The dispatch appeared under the headline, “Israeli Preference for Nixon Hinted.” and stated that Ambassador Rabin had “indicated that he would favor President Nixon’s re-election in November’s election.” It quoted the Israeli Ambassador as saying, “while we appreciate support in the form of words we are getting from one camp, we must prefer support in the form of deeds from the other camp.”

Rabin said he was misquoted. He said that in the original interview, conducted in Hebrew, he had indeed distinguished between support by words and support by deeds but did not relate them to either “camp.” He stressed that the policy of the Israel Government and its Embassy is not to interfere in any domestic affairs of the US. In more than four years as Ambassador in Washington he said, he had pursued that policy and would continue to pursue it as long as he is Ambassador.

Rabin expressed “disgust” at the anonymous Israeli officials which the dispatch said had “expressed their view that this time the ambassador may get a severe reprimand perhaps from the ‘highest possible sources’ perhaps even from Prime Minister Golda Meir.”

“I am not aware up to this time-which is 6:30 p.m. in Israel-about a reprimand for what I said from my authorities,” Rabin told the newsmen. He said it was “ironic that no American reporter has put into writing what the article from Jerusalem tried to relate to me and put in the name of Israeli officials.” He said it was “shocking and inconceivable that any responsible Israeli official would try to misread-give the interpretation that the reporter from Israel has given my interview.”

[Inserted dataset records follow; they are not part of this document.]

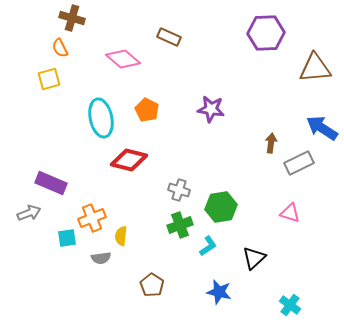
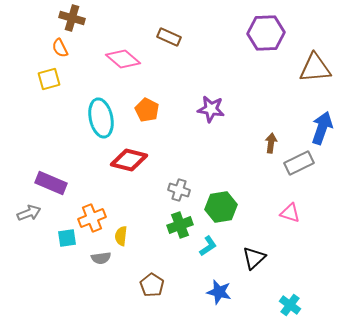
blue arrow: rotated 76 degrees clockwise
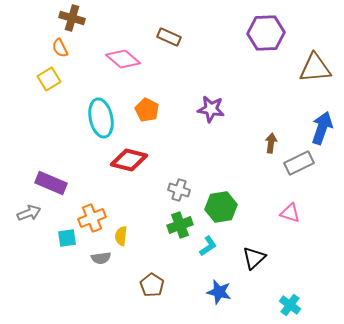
yellow square: rotated 15 degrees counterclockwise
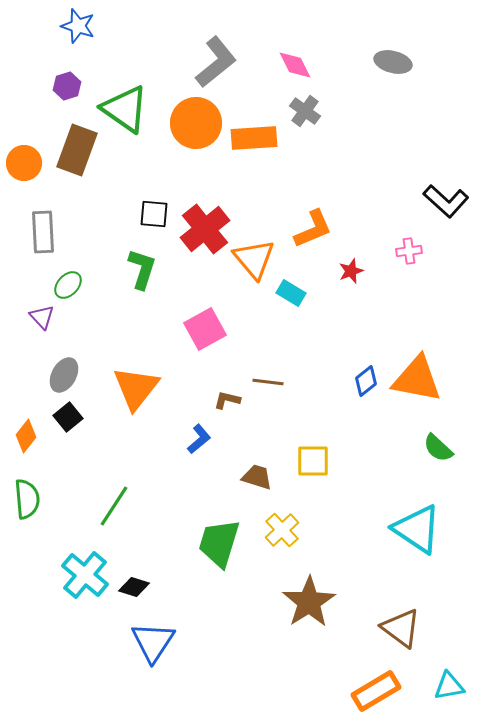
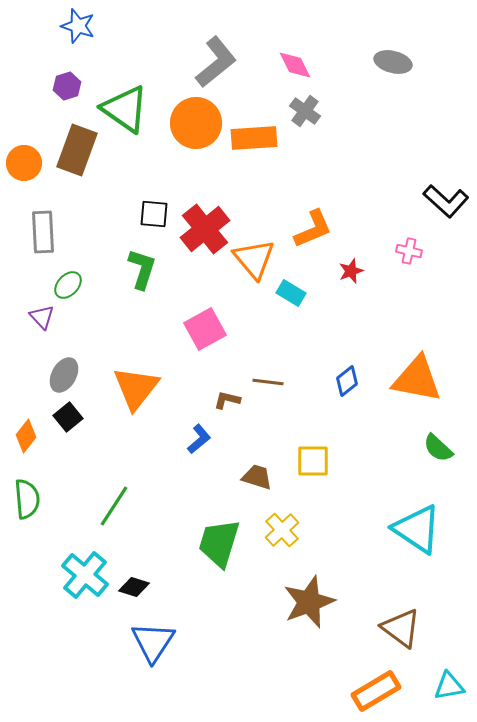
pink cross at (409, 251): rotated 20 degrees clockwise
blue diamond at (366, 381): moved 19 px left
brown star at (309, 602): rotated 12 degrees clockwise
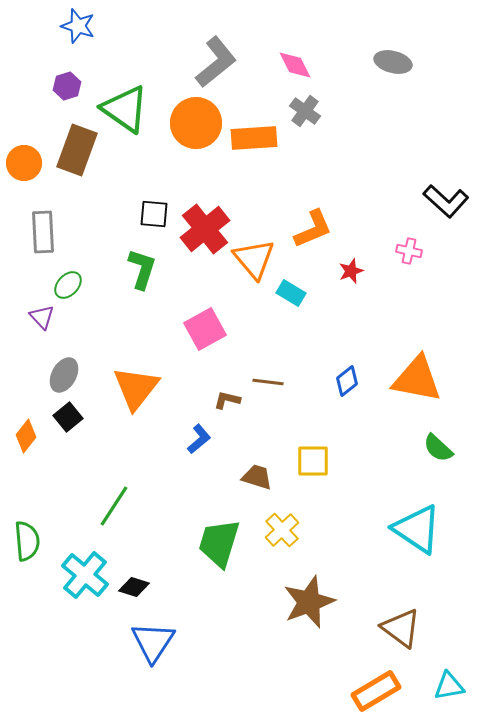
green semicircle at (27, 499): moved 42 px down
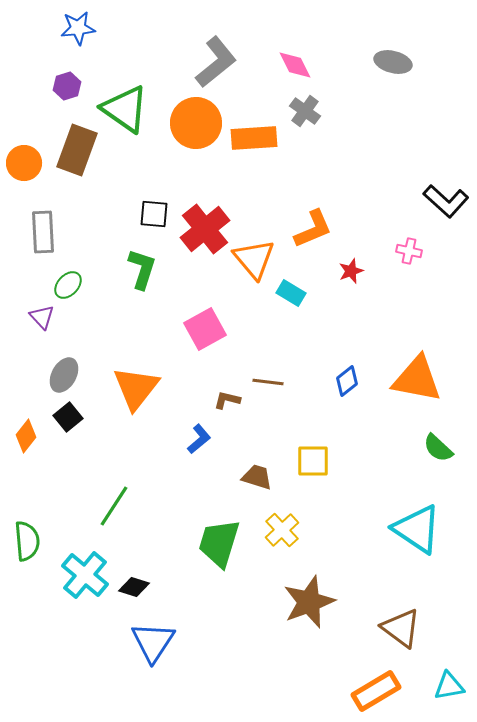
blue star at (78, 26): moved 2 px down; rotated 24 degrees counterclockwise
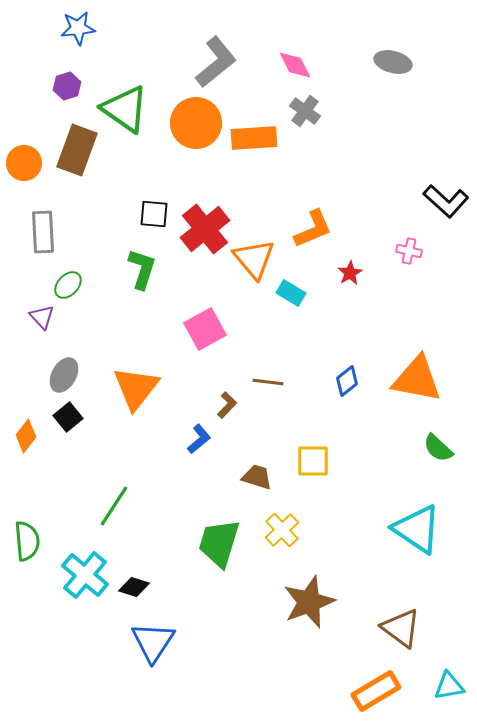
red star at (351, 271): moved 1 px left, 2 px down; rotated 10 degrees counterclockwise
brown L-shape at (227, 400): moved 5 px down; rotated 120 degrees clockwise
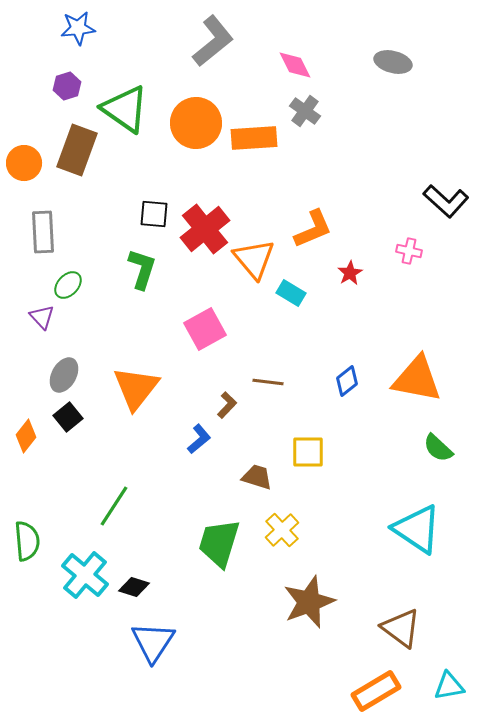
gray L-shape at (216, 62): moved 3 px left, 21 px up
yellow square at (313, 461): moved 5 px left, 9 px up
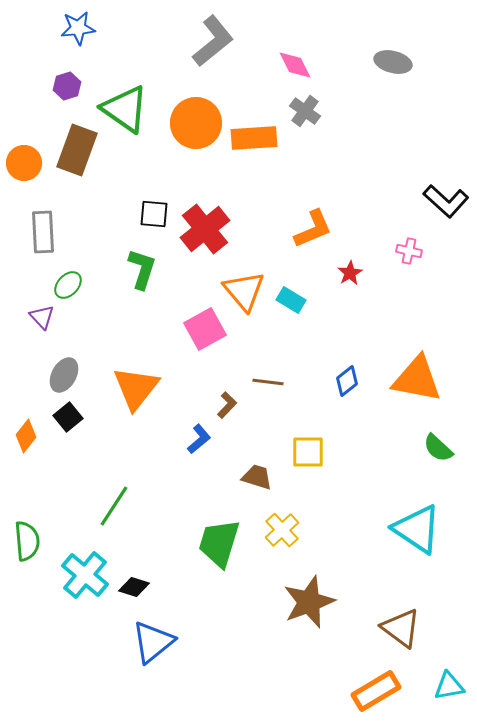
orange triangle at (254, 259): moved 10 px left, 32 px down
cyan rectangle at (291, 293): moved 7 px down
blue triangle at (153, 642): rotated 18 degrees clockwise
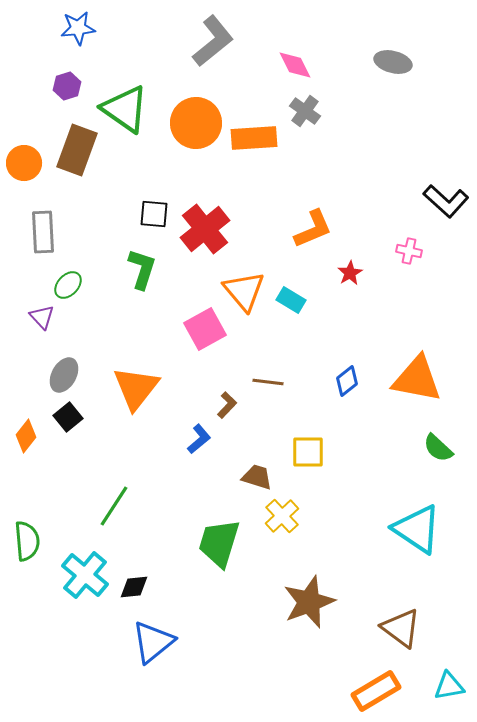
yellow cross at (282, 530): moved 14 px up
black diamond at (134, 587): rotated 24 degrees counterclockwise
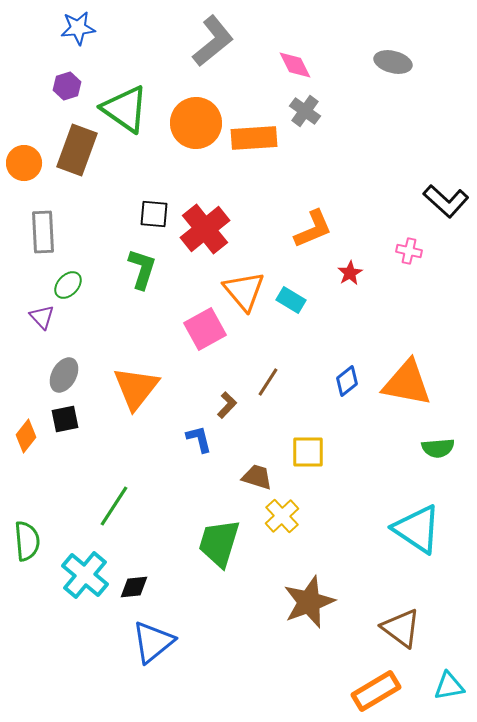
orange triangle at (417, 379): moved 10 px left, 4 px down
brown line at (268, 382): rotated 64 degrees counterclockwise
black square at (68, 417): moved 3 px left, 2 px down; rotated 28 degrees clockwise
blue L-shape at (199, 439): rotated 64 degrees counterclockwise
green semicircle at (438, 448): rotated 48 degrees counterclockwise
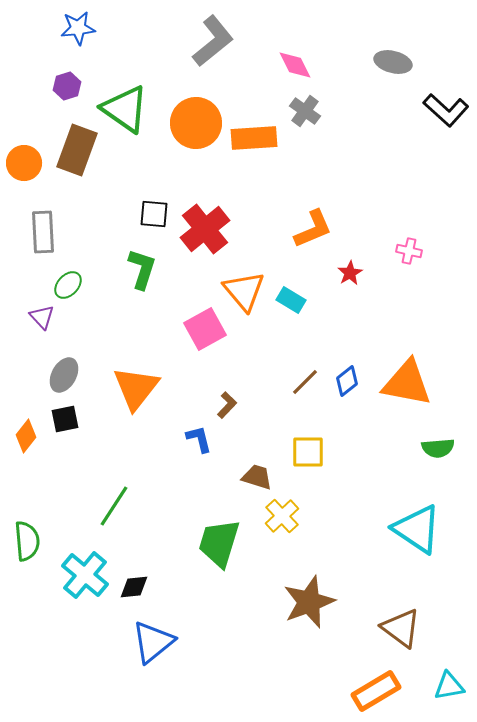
black L-shape at (446, 201): moved 91 px up
brown line at (268, 382): moved 37 px right; rotated 12 degrees clockwise
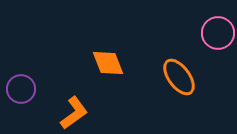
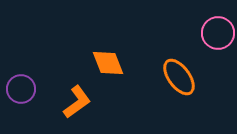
orange L-shape: moved 3 px right, 11 px up
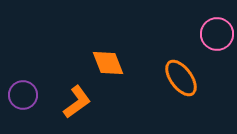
pink circle: moved 1 px left, 1 px down
orange ellipse: moved 2 px right, 1 px down
purple circle: moved 2 px right, 6 px down
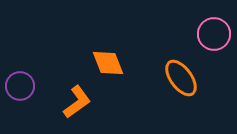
pink circle: moved 3 px left
purple circle: moved 3 px left, 9 px up
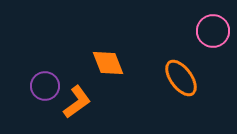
pink circle: moved 1 px left, 3 px up
purple circle: moved 25 px right
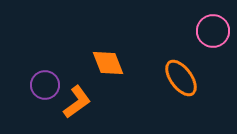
purple circle: moved 1 px up
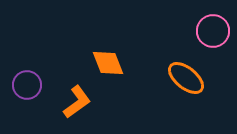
orange ellipse: moved 5 px right; rotated 15 degrees counterclockwise
purple circle: moved 18 px left
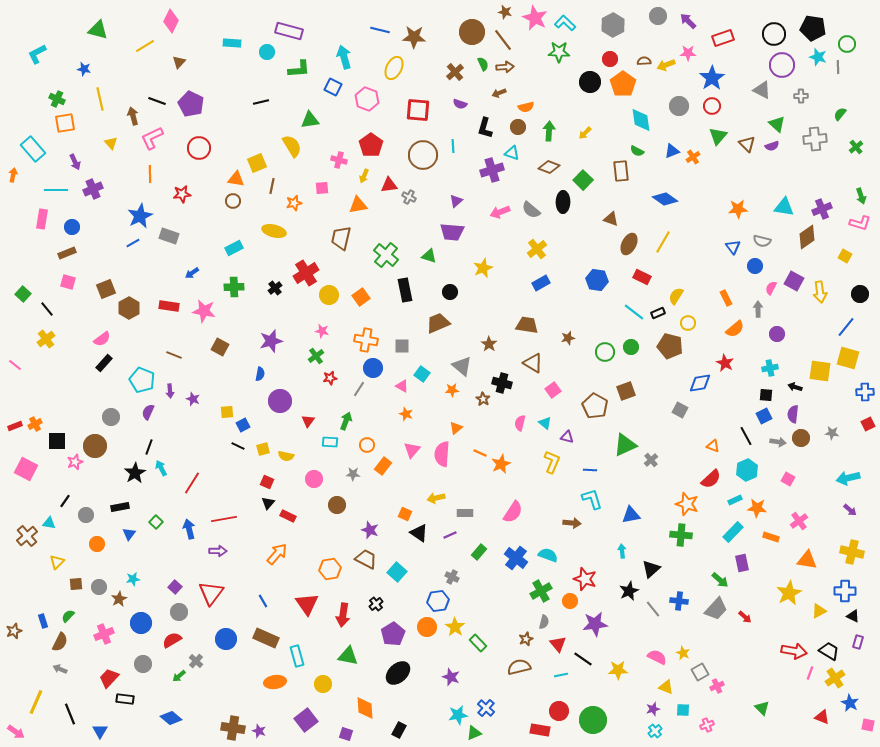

Israeli sources in Washington said today that the Post story represented an “unprecedented attempt by certain circles in Israel who are so cowardly that they use an Israeli who serves as a reporter for an American newspaper to put such an interpretation” on Ambassador Rabin’s “actions and words.” The sources described the Post article as an attempt to “sabotage” the Ambassador’s “successful efforts” to improve relations between Israel and the US by “informing the public in the US and Israel what the positions are of the various candidates in regard to Israel.”

“Our policy has always been to praise those who help Israel,” one Israeli source emphasized. “If you will refer to the actual interview you can see that throughout the years only the White House has over-ridden the bureaucracy in supporting Israel, and not only one administration,” the source said, noting that Rabin’s interview had started with praise for President Truman’s support for Israel.

Asked whether Ambassador Rabin had ever said publicly or privately whether he favored President Nixon, the source replied that the Ambassador has only spoken of matters relating to Israel and the US and that there was nothing in the interview that went beyond matters directly affecting Israel and the Middle East. No American has approached the Ambassador about today’s story in the Washington Post, the source said.

Rabin said that he was quoted correctly in the dispatch as saying that no other American President had made such a far-reaching statement committing the US to support Israel’s existence as the declaration made by President Nixon in his address to Congress upon his return from the summit conference in Moscow. In that address, Nixon said, “Our summit conversations about the Middle East situation was also full, frank and extensive. I reiterated the American people’s commitment to the survival of Israel and to a settlement just to all the countries in the area.”